Ein Blick hinter die Kulissen, den man so schnell nicht vergisst! Die Arminis erlebten in den Osterferien einen ganz besonderen Tag im Stadttheater. In zwei Kleingruppen aufgeteilt, erkundeten die 8- bis 14-Jährigen abwechselnd das Theater bei einer Führung und schauten den Bielefelder Philharmonikern bei der Probe zu. Dazwischen stärkten sich alle bei einer gemütlichen Frühstückspause in der Theaterlounge.

Der Theaterrundgang führte treppauf, treppab durch verwinkelte Gänge und eröffnete faszinierende Einblicke in die Welt hinter der Bühne, die man als Zuschauende normalerweise nie zu sehen bekommt. Im Kostümfundus mit über 10.000 Kostümen gab es ebenso viel zu bestaunen wie in der Maske, in der Echthaarperücken sogar selbst hergestellt werden. Im Malsaal wurden gerade Kulissen für „Peter Pan“ gefertigt, und ganz nebenbei entdeckten die Kinder alte Bekannte wie das Pferd „Kleiner Onkel“ aus Pippi Langstrumpf.

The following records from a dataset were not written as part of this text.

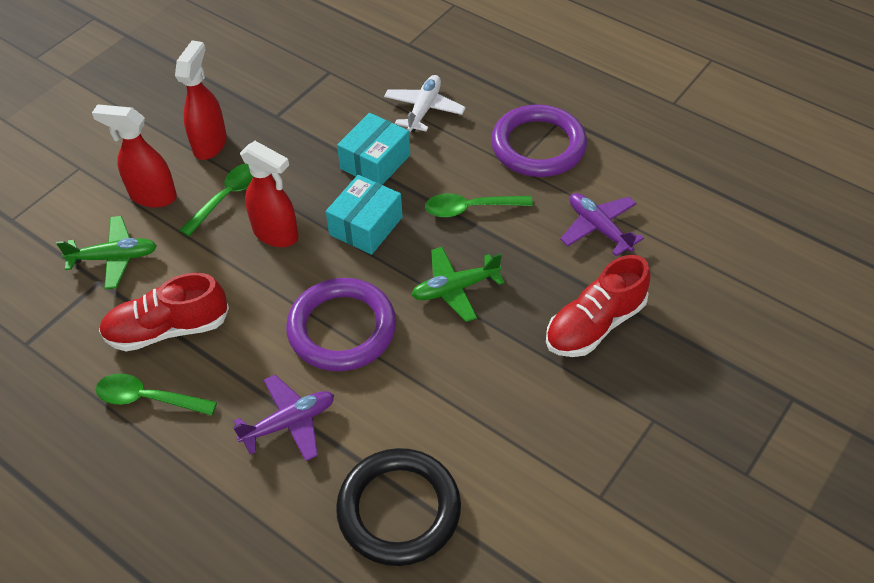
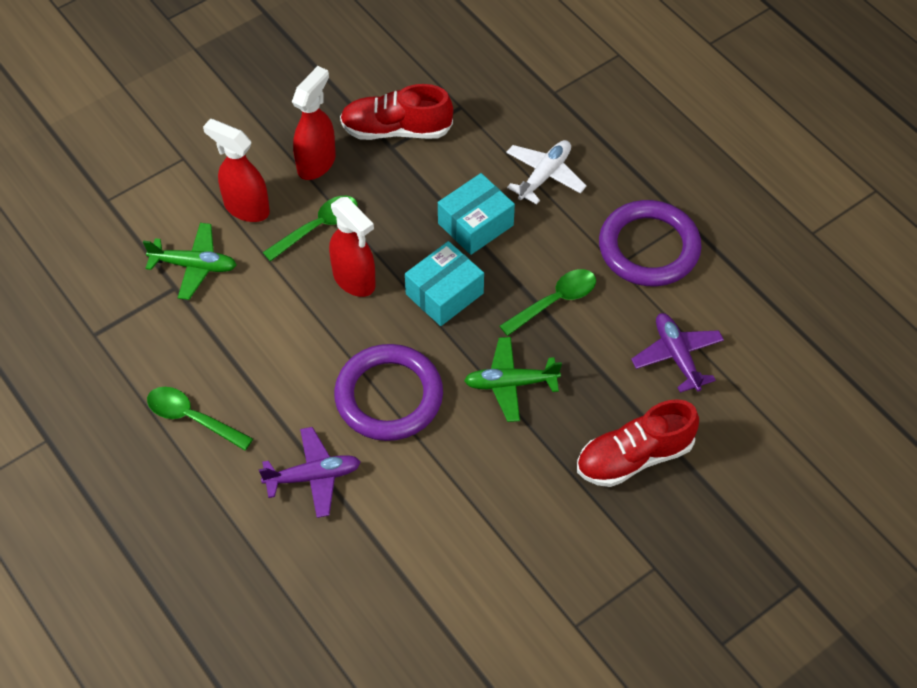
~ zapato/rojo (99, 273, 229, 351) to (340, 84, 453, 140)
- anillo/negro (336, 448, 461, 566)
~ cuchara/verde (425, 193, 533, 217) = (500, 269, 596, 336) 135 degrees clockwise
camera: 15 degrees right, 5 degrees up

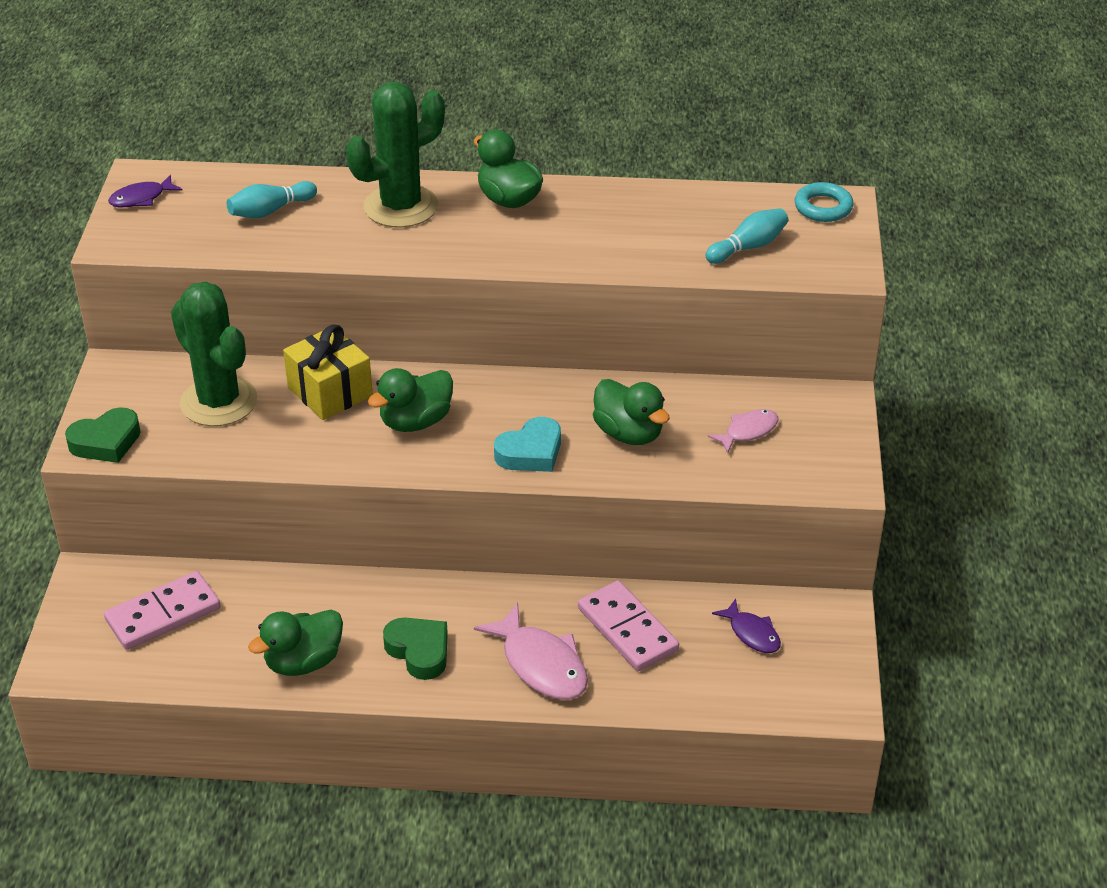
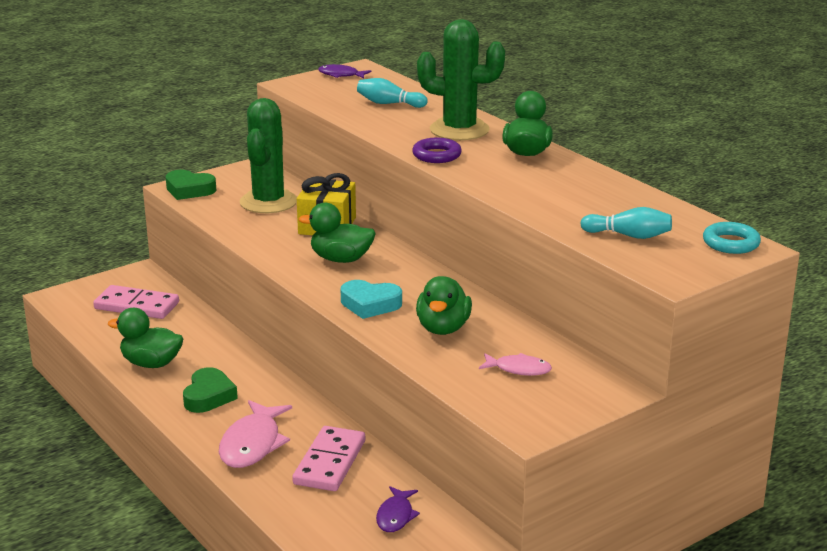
+ anillo/morado (412, 138, 462, 163)
camera: 50 degrees right, 15 degrees down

Auf der Bühne selbst sorgte die beeindruckende Technik für Staunen. Eine große Drehscheibe ermöglicht schnelle Szenenwechsel, das kannten die Arminis aus dem Weihnachtsmärchen „Die kleine Hexe“. Und bei ihrer Begehung kam eine andere, flexible Bühnentechnik zum Einsatz: Für ein Tanztheaterstück wurden riesige Tücher an Stangen befestigt und später nach oben gezogen. 

Neben all den spannenden Eindrücken wurde dabei eines besonders deutlich: Nicht nur Schauspielerinnen und Schauspieler sorgen dafür, dass eine Vorstellung gelingt. Ohne die vielen Technikerinnen und Techniker sowie die Teams in Werkstätten, Maske und Organisation wäre kein Abend auf der Bühne möglich. Rund 370 Menschen arbeiten am Theater Bielefeld aus etwa 80 verschiedenen Ländern, die 80 unterschiedliche Sprachen sprechen.

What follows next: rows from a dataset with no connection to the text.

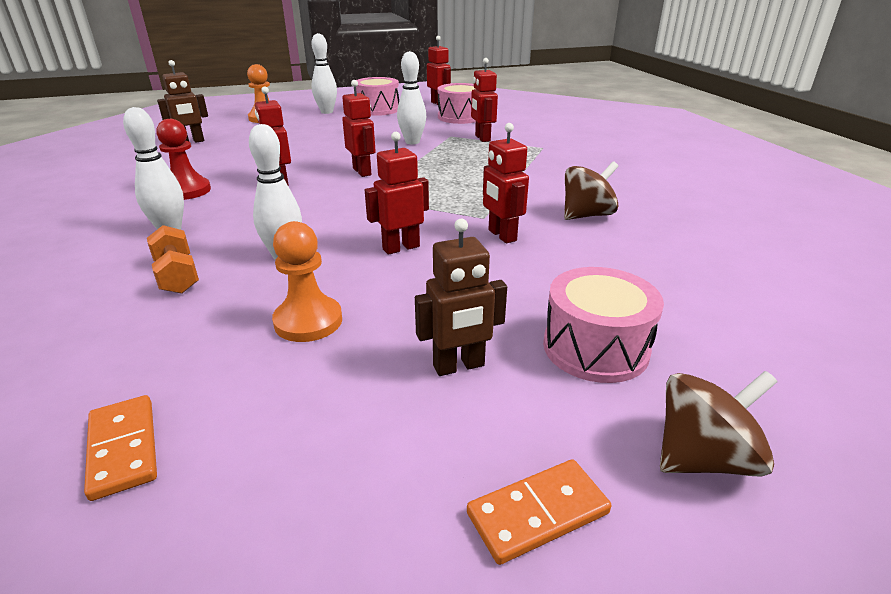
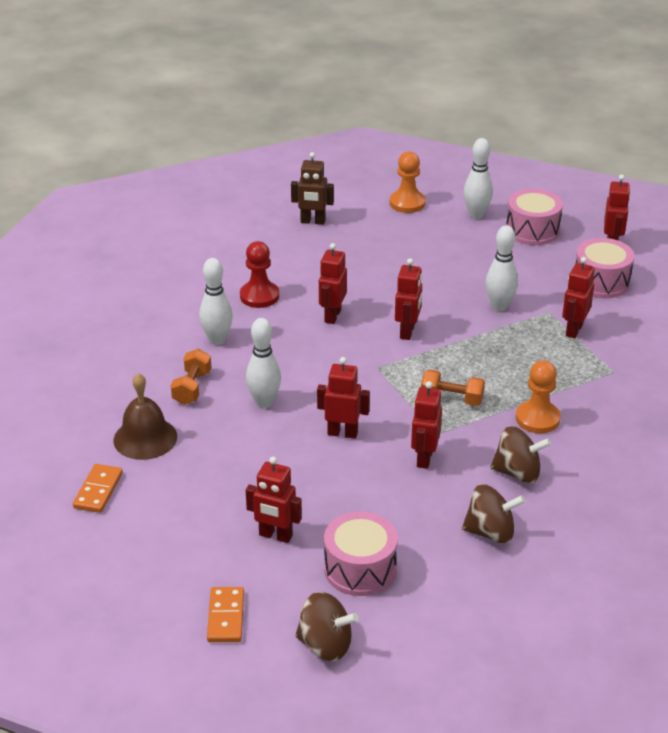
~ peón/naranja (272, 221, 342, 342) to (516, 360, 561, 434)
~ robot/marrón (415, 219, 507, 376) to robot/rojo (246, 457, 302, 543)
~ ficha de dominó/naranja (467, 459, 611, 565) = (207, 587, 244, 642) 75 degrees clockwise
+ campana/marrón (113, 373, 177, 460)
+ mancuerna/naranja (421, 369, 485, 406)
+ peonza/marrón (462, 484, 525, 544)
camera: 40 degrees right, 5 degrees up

Dazu gehören auch die Bielefelder Philharmoniker, deren Probe die Arminis besuchen durften. Sie erlebten die erste Übungsstunde für das Stück „Candide“ von Leonard Bernstein. Mucksmäuschenstill saßen die Arminis im Proberaum und beobachteten die Musikerinnen und Musiker bei der Arbeit. Der Dirigent ließ die Ouvertüre zunächst einmal komplett durchspielen, bevor es direkt in die Detailarbeit ging: einzelne Passagen wurden wiederholt, präzisiert und mit konkretem Feedback versehen – mehr Akzente hier, weichere Übergänge dort. So wurde schnell deutlich, wie viel Feinarbeit und Konzentration in einer solchen Probe steckt, damit am Ende alles harmoniert.